The other side of the coin, of course, is that these effects have been used for just that purpose: to assess the purity of enantiomers, etc. In this case it is not a problem, just another application of known physical phenomena.

Then there is another question, with one response. The question was:

Here is somewhat of a theoretical question, concerning principal components. The background to the question is: When performing a regression on a simple mixture of two components, the regression coefficients will have positive signs for the component being modelled and negative signs for the other, making the total for both constituents add up to 100%. For more complicated situations, this addition to 100% also can hold. That is, there are negative and positive signs for the regression coefficients, and some of the combinations of principal components interact in fashion to bring (and keep) the total to 100% (more easily visualized in PCA than PLS).

When making decisions on how many principal components to use in a model, cross-validation is often relied upon. By observing when the standard error vs the number of principal components reaches a minimum - but that minimum is, I understand, a function of random error only, the modeler can use that number of principal components. Thus, the question is: Wouldn't there be a need for ensuring the total of the component levels, known and unknown, add to 100%? And if so, would this mean fewer or more principal components than predicted by cross-validation which is based on random error/residuals alone?

And the response was:

The word "need" is perhaps a bit strong in this case. It is a truism, of course, that the components of a mixture always add to 100% - - whether we know what their individual concentrations are or not, and this lies at the center of the problem. In simpler times, i.e.: before everybody became enamored of PCA and PLS, the equivalent discussion was over the use of the "Beer's Law formulation" (also called the K-matrix approach) versus the "Inverse Beer's Law formulation" (the P-matrix approach). Chris Brown wrote a nice description of this (Brown, C.; "Beer's Law versus Inverse beer's Law I: Effect of Unknown Impurities"; Spectroscopy, 1(4), p.32-37 (1986)).

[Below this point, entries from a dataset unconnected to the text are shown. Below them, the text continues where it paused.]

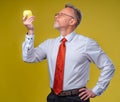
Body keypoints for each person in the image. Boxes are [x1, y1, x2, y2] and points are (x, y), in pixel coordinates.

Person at [22, 4, 115, 102]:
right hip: (53, 97)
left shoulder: (86, 43)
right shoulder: (49, 44)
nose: (56, 16)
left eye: (61, 14)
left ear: (72, 21)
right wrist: (30, 31)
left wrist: (96, 90)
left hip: (76, 98)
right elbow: (28, 58)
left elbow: (108, 66)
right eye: (57, 14)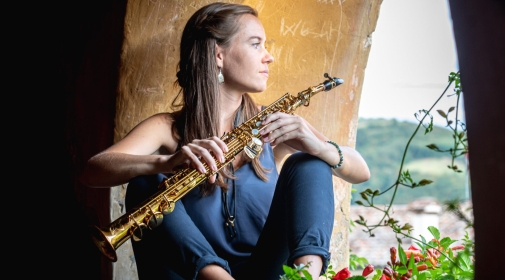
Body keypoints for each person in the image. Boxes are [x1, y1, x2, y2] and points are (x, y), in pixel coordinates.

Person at [79, 2, 370, 280]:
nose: (268, 56)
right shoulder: (167, 128)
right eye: (256, 44)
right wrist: (166, 162)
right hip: (197, 276)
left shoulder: (273, 123)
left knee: (310, 161)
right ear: (219, 55)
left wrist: (316, 145)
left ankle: (306, 276)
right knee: (144, 182)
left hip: (267, 273)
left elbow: (360, 171)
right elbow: (93, 171)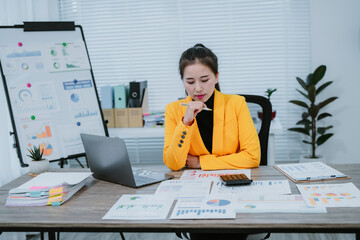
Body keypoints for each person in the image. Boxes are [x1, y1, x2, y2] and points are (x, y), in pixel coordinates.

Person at [163, 43, 261, 171]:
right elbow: (173, 164)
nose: (198, 88)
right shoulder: (173, 110)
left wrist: (201, 162)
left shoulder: (237, 104)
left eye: (204, 80)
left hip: (231, 182)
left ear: (216, 77)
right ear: (183, 81)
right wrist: (186, 123)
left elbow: (253, 157)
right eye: (190, 82)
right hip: (194, 185)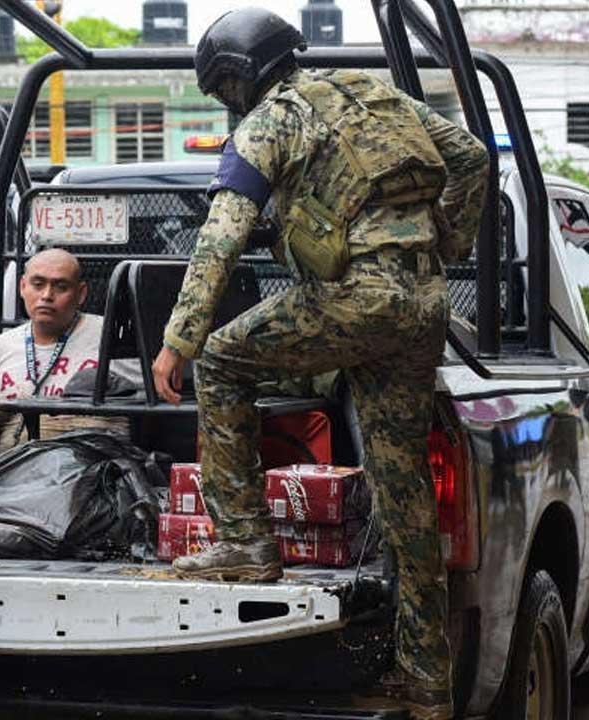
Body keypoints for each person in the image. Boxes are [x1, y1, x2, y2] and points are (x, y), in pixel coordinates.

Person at [150, 9, 488, 720]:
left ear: (236, 78)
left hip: (357, 299)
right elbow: (471, 158)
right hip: (423, 304)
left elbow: (222, 237)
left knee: (223, 359)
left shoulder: (269, 121)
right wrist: (448, 242)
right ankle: (428, 680)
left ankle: (245, 542)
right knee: (403, 487)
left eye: (223, 91)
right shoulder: (374, 94)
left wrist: (179, 338)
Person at [0, 248, 131, 451]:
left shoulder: (112, 337)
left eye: (61, 287)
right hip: (15, 466)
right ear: (22, 287)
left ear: (81, 293)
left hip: (87, 465)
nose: (47, 295)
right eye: (38, 284)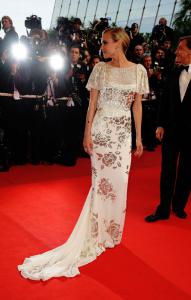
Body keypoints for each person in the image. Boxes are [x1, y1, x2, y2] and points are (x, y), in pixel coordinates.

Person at [18, 27, 149, 280]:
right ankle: (98, 233)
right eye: (102, 43)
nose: (102, 47)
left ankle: (112, 232)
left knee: (120, 183)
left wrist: (139, 137)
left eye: (106, 43)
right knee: (101, 185)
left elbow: (137, 105)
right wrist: (87, 133)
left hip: (122, 135)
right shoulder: (100, 69)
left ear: (119, 43)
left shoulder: (139, 71)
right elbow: (92, 104)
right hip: (101, 132)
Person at [145, 35, 191, 222]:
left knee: (187, 171)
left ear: (190, 51)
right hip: (171, 130)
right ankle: (163, 209)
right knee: (167, 171)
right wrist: (160, 124)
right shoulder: (173, 72)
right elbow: (164, 102)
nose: (176, 51)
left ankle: (178, 205)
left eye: (180, 48)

There are different advantages to the two approaches. On the one hand, the Beer's Law approach allows you to determine the spectra of the various components in the mixture, as well as their concentrations. These spectra are mathematical factors that replace Principal Components in a development that is otherwise similar. The downside of this is that you have to do just what you are asking about: measure the concentrations of all the components in your samples, whether or not you are interested in them.

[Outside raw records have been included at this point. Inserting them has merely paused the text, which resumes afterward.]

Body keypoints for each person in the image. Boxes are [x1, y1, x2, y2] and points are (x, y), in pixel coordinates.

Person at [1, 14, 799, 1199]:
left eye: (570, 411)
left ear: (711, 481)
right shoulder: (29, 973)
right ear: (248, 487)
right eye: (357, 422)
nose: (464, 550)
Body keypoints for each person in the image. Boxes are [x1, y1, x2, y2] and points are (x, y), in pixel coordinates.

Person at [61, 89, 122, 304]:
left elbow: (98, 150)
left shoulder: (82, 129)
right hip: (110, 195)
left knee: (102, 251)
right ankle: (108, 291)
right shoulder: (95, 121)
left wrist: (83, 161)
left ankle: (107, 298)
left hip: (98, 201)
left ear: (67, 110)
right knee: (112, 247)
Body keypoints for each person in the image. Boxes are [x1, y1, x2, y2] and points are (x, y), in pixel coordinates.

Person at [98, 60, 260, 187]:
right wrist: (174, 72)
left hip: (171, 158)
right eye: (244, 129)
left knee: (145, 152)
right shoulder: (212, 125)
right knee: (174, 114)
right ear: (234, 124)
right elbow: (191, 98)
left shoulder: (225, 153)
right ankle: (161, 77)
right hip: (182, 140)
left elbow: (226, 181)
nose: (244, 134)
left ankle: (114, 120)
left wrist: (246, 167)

The biggest advantage of the Inverse Beer's law formulation (according to Chris), which is essentially what we use in NIR, is that you need only measure the concentrations of those constituents you are interested in and want to generate calibrations for. Actually, there are other. much more fundamental, reasons for preferring the Inverse Beer's Law formulation; in fact, I have just submitted a column discussing the point; I expect it will come out in about February or March - keep your eyes open.

In terms of the spectroscopy: yes, if you measured all those concentrations, there is a good deal of additional information you could get about your samples and the calibration resulting from your measurements, including better estimates of the number of factors to use. The purpose of using mathematically-derived quantities on which to base your decisions is simply the fact that we don't normally measure all that data, most of which would be considered extraneous, certainly not just for routine applications purposes. Since the spectroscopic measurments are much easier to make than the reference laboratory measurements, we try to get as much information out of them as we can. Thus we use cross-validation and other statistics calculated from the spectroscopic data to base our decisions on, in place of data that we don't have.